Further, most associations’ training events tend to cater to newcomers, rarely providing more experienced volunteer program managers with advanced materials to meet their needs. Similarly, many DOVIAs find that veteran members tend to stop coming to meetings after a while because there is nothing new – making it hard to show newcomers that this is a profession with any type of career ladder.

The Egg

Why is it so hard for volunteer management professionals to form viable, strong associations? I’ve discussed this in one way or another at least four times since I began writing these Hot Topics in 1997 (see links at the end of this essay), but the answer eludes me.

I recognize a number of important factors. For example:

  • For too many practitioners, leading a volunteer effort is a job, not a career. Therefore people seek how-to skill training that they can apply now.
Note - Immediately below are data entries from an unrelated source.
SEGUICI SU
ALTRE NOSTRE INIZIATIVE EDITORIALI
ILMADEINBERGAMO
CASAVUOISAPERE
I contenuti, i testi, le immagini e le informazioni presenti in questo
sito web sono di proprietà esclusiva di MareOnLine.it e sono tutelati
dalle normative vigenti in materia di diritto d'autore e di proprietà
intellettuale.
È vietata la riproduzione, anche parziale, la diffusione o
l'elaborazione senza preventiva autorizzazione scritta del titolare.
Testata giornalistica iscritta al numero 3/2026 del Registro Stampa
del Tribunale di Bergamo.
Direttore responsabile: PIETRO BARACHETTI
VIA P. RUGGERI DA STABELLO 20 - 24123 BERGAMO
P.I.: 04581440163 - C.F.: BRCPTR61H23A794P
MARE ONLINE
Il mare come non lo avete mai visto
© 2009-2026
They are not focused on the long-term in this field and, in fact, expect to leave the position as they advance in whatever they do consider to be their career. So joining or being active in a volunteerism professional society does not further their goals.
  • Most of us did not come to this work through the channel of formal education – and it seems unlikely this will change soon. We tend to “fall into” the field and learn by doing (or, if we’re lucky, chance upon a mentor or a useful conference). So there is not a consistent flow of new practitioners coming from educational programs, supported by faculty who prepared them for integrating into a profession.
  • Because so many of us are isolated in our positions (the only one in our agencies doing this work), we haven’t learned the skills of collegiality. Although we may be creative in finding all sorts of community organizations to participate in our volunteer programs’ work, we focus on collaboration to help everyone but ourselves (that seems too selfish).
  • The settings in which we work are so incredibly diverse that we are quite fragmented. Added to our isolation within our organizations, this results in many people not even knowing where to obtain information about volunteerism associations.

Money Is a Red Herring

Bring together the officers of any volunteerism association and ask them why they think it’s a struggle to get people to pay membership dues or attend events and they’ll start talking about the lack of money in this field. Sure money is tight, but our field notoriously runs events on the cheap, with annual dues for association memberships far lower than any comparative profession.
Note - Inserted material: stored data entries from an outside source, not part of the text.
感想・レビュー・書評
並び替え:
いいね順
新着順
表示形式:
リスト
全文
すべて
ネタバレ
Certainly there are volunteer program managers without a professional development budget, though the question is whether or not this is true for other positions in an agency or just for us. But the fact is many of us won’t spend our own money for anything – once again because we don’t see a career path for which we are willing to extend ourselves. It’s a fact: If we’re in a job, we expect our employer to pay our expenses. If we’re in a career, we don’t expect someone else to obtain it for us, though we’ll happily accept reimbursement if we can get it.

More proof that money is not really the issue is that many conference scholarships have been known to go begging. We also don’t brainstorm how to cut expenses. For example, I’ve suggested for years that volunteer centers or DOVIAs organize a group bus rental to take local people to a state or nearby national conference. I’ve never seen it happen (if you have, please tell us all how it worked out, please). Further, only a handful of workshop sponsors even try to ask outside sources for funds, such as underwriting the cost of speaker fees and travel.

Finally, some will say that the problem is being in a field that’s predominantly women. Sure there is some correlation, but look at teachers, nurses, and social workers, all of whom are disproportionately female and yet have managed to create strong professional associations.

Do you agree our professional associations are generally weak?

Why do you think this is?

What can we do about it? (Maybe we can make some collective new year’s resolutions to try out some of the ideas.)